For online video, 15 minutes is a long time. 4 minutes is common and 9 minutes is about the median for educational content. Obviously this means that complicated ideas need several videos to develop, but in practice this seems to work just fine with our brain’s inclination toward instant gratification. These lengths are far more manageable than a day-long or days-long course; they allow us to process the ideas and try them out in the real world before rejecting them or coming back for more.

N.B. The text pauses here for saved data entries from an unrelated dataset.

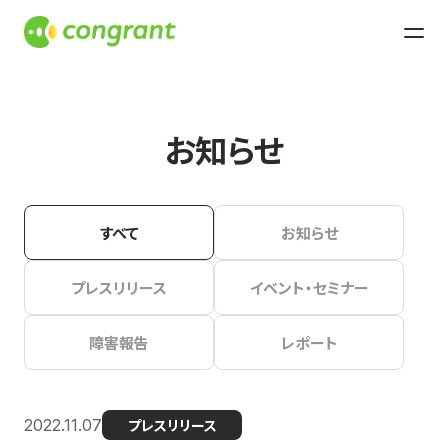
お知らせ
すべて
お知らせ
プレスリリース
イベント・セミナー
障害報告
レポート
2022.11.07
プレスリリース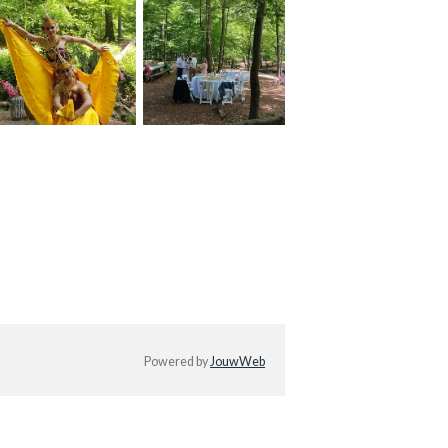
Powered by
JouwWeb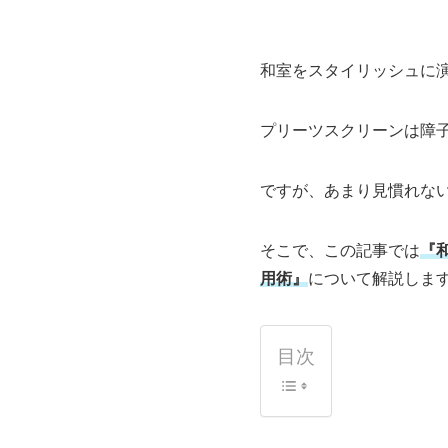
和室をスタイリッシュに
プリーツスクリーンは障
ですが、あまり見慣れな
そこで、この記事では
『
用術』
について解説しま
目次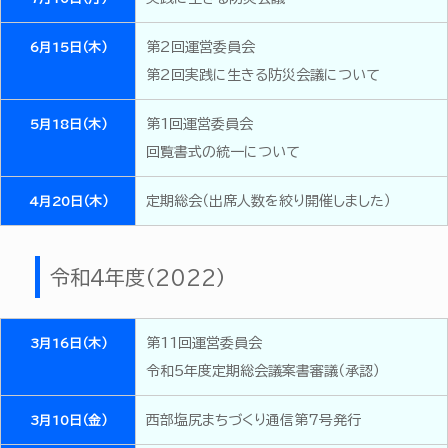
第2回運営委員会
6月15日（木）
第2回実践に生きる防災会議について
第1回運営委員会
5月18日（木）
回覧書式の統一について
定期総会（出席人数を絞り開催しました）
4月20日（木）
令和4年度（2022）
第11回運営委員会
3月16日（木）
令和5年度定期総会議案書審議（承認）
西部塩尻まちづくり通信第7号発行
3月10日（金）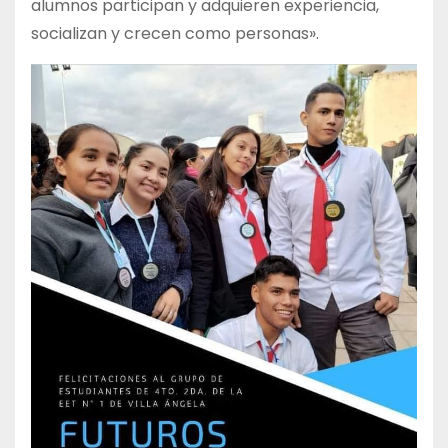
alumnos participan y adquieren experiencia,
socializan y crecen como personas».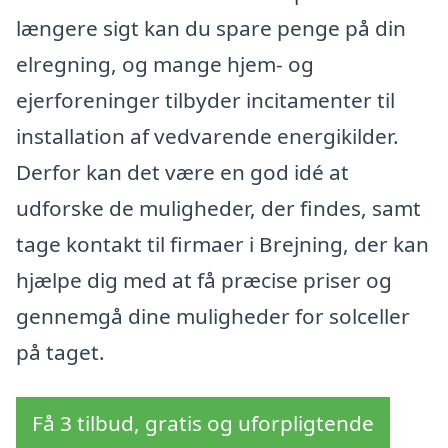
længere sigt kan du spare penge på din
elregning, og mange hjem- og
ejerforeninger tilbyder incitamenter til
installation af vedvarende energikilder.
Derfor kan det være en god idé at
udforske de muligheder, der findes, samt
tage kontakt til firmaer i Brejning, der kan
hjælpe dig med at få præcise priser og
gennemgå dine muligheder for solceller
på taget.
Få 3 tilbud, gratis og uforpligtende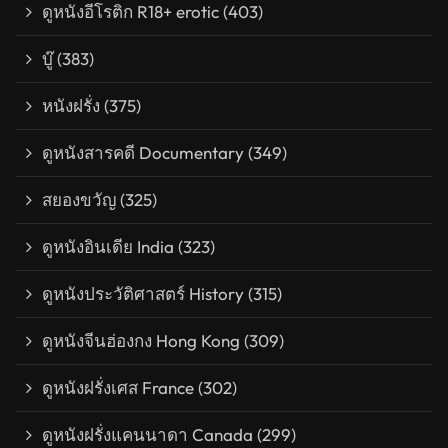
ดูหนังอีโรติก R18+ erotic
(403)
บู๊
(383)
หนังฝรั่ง
(375)
ดูหนังสารคดี Documentary
(349)
สยองขวัญ
(325)
ดูหนังอินเดีย India
(323)
ดูหนังประวัติศาสตร์ History
(315)
ดูหนังจีนฮ่องกง Hong Kong
(309)
ดูหนังฝรั่งเศส France
(302)
ดูหนังฝรั่งแคนนาดา Canada
(299)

In years gone past, the phrase “online learning” was synonymous with text and images. The internet was essentially a parallel medium to the textbook, and the reason was technological limitation more than anything else. Other kinds of data, namely audio and video, were too large to practically transfer along an internet connection, when it first became feasible it was difficult to imagine anyone streaming video along an internet connection that a regular family could afford. And yet with broadband internet as fast and cheap as it is now (even without the NBN), Youtube is one of the most trafficked sites on the entire internet (smart move by Google to buy it back in 2006).
Online PL is yet to catch up. Today, teachers across the state have to go through mandatory anaphylaxis and emergency care training, and the online sessions are all carried out through text. That isn’t necessarily a bad thing, but certain parts of the refresher course would be ideal to be presented through online video – a human presenter is far more engaging than reading text, especially for the kind of content that this course includes. People view online PL as a very impersonal kind of medium, and it certainly is not as personal as actual human contact (that is true by definition) – but if video is used effectively, it can be far more personal than a straight body of text. It allows for better delivery of tone and body language, all of which is critical to human communication. In fact, effectively designed short-form video can be a very close analog to the kind of brief lunchtime conversation that I mentioned before.
So, in conclusion – does online video have something to offer to professional learning? I think it has plenty. Who will devote the time and resources to explore that reality? Now that’s the question we must all ask ourselves.